We have not space to follow further the career of the "Last of the Fathers," as he was called, or to trace in detail the growth of an influence so extraordinary, that about the year 1148, we find Pierre le Vénérable, Abbot of Cluny, writing of "Bernard of Clairvaux, the splendid and immovable column that sustains not the monastic order only, but the entire church," while Bernard himself, broken down by the weight of affairs pressing upon him, writes to Eugène III: "People are pretending everywhere that you are not pope, but I; and all who have business, flock to me for help," (Aiunt non vos esse papam, sed me). Geoffrey, Bernard's secretary and successor, writing two years after his master's death, said: "Whoso has met Bernard has seen Christ. For in him the whole Christ dwelt."[105]

Without, indeed, going so far in praise as did his secretary, we may agree that Bernard's character comprised most of those elemental virtues, that, blended, make the perfect man. In him, calmness and vehemence, tenderness and serenity, tenacity and flexibility, vivid imagination and unswerving rectitude, were all present; ever ready to meet the necessities of any occasion that might arise. With all these varied gifts he never flattered, never betrayed the truth, never dissembled the sacred ardour that burned within him. Everywhere he was listened to with profound respect; his stern voice was heard in the cottages of the poor, and in the palaces of kings. Neither his enthusiasm, nor his ceaseless activities, caused him to lose lucidity nor precision of argument in debate. His repartee was gentle and penetrating; swift to disentangle truth from error, without practising the subtleties of the schools. He was that rarest of phenomena, a practical idealist, an enlightened fanatic. And with all these varied faculties, high above men of his time though his intellect was, he remained ever a true son of the Church, nor sought to free himself from the yoke of Catholic authority. Therein lay the secret of his subsequent bitter antagonism to the teachings of Abélard.
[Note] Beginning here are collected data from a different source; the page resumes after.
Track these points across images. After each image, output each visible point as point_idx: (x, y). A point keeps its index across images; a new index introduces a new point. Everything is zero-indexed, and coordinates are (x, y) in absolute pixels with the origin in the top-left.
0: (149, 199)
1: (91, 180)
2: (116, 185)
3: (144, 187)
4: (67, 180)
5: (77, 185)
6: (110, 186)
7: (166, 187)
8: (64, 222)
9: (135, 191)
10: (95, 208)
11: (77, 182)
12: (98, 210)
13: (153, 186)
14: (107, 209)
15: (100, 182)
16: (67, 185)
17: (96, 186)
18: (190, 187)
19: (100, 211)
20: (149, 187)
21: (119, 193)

A few words as to Cistercian ideals, and especially as to Cistercian rule, as compared with that of Cluny, may not be out of place here.
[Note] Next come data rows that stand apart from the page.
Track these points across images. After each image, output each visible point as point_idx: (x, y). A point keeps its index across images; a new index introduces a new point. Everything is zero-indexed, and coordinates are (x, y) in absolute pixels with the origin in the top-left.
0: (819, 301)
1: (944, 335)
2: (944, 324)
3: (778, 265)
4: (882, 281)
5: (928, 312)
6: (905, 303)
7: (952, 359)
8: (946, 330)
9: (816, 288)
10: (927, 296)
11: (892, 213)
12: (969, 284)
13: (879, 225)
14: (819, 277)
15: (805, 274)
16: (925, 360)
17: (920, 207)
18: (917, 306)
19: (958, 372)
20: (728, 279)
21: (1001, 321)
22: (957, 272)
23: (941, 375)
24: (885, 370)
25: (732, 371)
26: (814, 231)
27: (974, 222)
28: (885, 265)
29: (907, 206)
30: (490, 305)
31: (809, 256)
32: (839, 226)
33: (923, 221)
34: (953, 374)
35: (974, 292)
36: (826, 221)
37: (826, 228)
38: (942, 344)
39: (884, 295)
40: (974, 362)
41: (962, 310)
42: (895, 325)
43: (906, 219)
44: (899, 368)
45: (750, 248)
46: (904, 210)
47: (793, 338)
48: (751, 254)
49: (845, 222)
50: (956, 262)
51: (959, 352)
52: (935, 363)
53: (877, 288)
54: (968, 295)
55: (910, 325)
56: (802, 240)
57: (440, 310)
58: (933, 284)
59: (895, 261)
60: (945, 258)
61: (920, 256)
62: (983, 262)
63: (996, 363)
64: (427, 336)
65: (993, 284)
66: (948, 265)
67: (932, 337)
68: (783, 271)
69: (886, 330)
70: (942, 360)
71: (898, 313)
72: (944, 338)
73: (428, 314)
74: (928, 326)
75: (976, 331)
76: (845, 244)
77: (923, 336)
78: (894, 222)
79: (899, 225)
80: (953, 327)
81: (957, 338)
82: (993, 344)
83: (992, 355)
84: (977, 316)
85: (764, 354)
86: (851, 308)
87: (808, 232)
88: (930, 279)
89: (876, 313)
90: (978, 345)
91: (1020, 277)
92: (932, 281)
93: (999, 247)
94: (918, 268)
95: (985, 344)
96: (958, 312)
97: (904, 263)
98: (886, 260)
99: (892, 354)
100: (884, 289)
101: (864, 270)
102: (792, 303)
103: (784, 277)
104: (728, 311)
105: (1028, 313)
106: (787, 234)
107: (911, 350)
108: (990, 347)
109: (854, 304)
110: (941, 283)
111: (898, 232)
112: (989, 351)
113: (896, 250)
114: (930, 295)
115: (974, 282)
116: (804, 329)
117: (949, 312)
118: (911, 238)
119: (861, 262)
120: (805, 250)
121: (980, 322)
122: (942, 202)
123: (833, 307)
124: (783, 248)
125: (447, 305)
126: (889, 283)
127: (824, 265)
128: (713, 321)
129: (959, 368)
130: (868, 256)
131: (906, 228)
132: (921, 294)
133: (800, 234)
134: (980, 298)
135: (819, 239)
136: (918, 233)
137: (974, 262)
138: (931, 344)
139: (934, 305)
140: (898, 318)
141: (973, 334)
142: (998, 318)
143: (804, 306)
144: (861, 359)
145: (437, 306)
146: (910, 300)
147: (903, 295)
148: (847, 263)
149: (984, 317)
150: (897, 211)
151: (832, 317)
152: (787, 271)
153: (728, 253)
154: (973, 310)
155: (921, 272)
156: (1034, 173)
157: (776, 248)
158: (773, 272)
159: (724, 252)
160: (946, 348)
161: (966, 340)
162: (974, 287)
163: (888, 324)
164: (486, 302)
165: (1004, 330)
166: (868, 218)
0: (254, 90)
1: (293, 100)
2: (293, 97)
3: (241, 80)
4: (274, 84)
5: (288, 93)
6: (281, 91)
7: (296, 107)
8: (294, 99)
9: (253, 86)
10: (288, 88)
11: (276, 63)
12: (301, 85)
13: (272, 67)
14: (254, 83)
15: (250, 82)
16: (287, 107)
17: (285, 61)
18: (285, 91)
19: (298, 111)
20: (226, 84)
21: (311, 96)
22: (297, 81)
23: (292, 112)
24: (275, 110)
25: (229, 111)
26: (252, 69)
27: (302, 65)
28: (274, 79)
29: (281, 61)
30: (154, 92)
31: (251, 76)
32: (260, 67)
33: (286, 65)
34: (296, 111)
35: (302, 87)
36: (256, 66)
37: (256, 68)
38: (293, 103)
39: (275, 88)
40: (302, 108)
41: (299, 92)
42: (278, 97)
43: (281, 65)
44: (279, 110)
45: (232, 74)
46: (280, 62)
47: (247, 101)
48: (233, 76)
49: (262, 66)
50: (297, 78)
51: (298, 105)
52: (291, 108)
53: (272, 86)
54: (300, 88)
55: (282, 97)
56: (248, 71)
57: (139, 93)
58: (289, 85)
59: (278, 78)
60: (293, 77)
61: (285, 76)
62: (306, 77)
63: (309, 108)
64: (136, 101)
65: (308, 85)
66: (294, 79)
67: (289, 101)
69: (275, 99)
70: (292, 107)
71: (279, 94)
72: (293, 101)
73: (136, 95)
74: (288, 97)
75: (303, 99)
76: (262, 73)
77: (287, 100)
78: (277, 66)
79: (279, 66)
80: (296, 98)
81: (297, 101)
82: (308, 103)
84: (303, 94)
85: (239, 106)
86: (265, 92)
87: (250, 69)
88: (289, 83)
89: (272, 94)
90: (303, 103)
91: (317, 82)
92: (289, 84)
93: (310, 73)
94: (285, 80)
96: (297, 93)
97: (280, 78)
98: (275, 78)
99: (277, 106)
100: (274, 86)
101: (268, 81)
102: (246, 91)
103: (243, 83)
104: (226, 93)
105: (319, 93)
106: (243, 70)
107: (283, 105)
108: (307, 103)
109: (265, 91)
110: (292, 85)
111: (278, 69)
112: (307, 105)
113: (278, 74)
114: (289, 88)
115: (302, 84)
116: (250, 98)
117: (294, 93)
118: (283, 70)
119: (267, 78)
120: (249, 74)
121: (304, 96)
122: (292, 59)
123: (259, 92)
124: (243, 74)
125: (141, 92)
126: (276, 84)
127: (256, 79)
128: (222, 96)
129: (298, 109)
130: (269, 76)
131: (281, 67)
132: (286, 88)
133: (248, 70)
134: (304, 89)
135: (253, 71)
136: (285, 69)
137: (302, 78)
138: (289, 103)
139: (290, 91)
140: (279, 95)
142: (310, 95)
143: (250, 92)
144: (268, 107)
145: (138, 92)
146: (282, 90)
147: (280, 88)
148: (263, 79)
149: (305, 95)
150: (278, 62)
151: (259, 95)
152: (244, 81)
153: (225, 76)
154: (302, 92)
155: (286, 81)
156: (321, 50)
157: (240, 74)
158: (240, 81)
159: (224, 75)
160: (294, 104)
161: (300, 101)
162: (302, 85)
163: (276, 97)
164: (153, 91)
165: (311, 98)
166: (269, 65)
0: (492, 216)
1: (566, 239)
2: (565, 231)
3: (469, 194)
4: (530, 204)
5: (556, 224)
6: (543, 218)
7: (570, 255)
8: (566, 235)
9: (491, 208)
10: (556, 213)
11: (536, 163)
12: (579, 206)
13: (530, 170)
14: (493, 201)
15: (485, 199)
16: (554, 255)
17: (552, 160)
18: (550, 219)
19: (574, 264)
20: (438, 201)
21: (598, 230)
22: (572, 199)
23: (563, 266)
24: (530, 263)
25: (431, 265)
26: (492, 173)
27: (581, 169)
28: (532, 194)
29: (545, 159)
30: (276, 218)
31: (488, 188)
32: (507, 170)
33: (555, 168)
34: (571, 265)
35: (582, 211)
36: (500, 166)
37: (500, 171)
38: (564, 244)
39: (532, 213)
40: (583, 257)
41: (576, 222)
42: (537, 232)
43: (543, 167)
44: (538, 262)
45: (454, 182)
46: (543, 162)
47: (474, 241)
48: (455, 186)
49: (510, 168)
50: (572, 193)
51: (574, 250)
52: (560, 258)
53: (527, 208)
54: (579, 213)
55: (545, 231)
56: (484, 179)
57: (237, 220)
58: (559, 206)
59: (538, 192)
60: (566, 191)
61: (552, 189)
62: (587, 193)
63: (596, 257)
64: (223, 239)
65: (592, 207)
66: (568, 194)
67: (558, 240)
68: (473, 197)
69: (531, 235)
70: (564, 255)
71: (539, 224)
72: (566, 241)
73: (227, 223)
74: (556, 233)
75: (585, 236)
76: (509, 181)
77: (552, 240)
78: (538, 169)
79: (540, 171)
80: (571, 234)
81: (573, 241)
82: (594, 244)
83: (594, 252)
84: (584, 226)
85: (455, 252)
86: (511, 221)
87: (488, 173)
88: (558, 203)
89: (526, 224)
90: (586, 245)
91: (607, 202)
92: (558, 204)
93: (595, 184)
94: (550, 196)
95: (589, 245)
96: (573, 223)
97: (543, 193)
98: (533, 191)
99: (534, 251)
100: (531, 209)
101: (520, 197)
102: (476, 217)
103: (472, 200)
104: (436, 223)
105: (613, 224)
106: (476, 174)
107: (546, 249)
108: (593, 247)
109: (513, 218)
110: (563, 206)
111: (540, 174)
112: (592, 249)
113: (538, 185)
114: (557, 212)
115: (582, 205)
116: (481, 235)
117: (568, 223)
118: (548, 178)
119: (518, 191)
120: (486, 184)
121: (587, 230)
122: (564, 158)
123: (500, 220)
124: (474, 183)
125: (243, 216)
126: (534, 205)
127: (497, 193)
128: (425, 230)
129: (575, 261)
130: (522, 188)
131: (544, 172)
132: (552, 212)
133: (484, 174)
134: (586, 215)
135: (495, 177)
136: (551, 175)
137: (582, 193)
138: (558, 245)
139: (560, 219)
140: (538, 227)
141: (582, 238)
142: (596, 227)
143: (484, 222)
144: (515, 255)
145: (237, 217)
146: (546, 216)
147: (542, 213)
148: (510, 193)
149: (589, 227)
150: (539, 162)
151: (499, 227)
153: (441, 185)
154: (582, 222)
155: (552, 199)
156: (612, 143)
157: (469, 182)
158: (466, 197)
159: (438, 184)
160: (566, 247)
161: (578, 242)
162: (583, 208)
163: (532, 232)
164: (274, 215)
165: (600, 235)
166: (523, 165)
For the sites of all their monasteries, they chose invariably lonely and wild lands, marshy valleys, swamps, or lake, or forest, where the monks would be under no temptation from the vicinity of worldly attractions, nor from too close contact with the secular clergy, whose influence was sometimes harmful. The Cistercian's first duty was the first duty of man—to reclaim the dark places of the earth from watery desolation to culture and fertility; just as, later on, the first duty of preaching friars was to win back the souls of men, from the power of Satan unto God. Faurtride, third abbot of Clairvaux, quotes St. Bernard as giving another reason. "It is not sufficient for a monk to allege illness (as an excuse for shirking the austerities of the rule).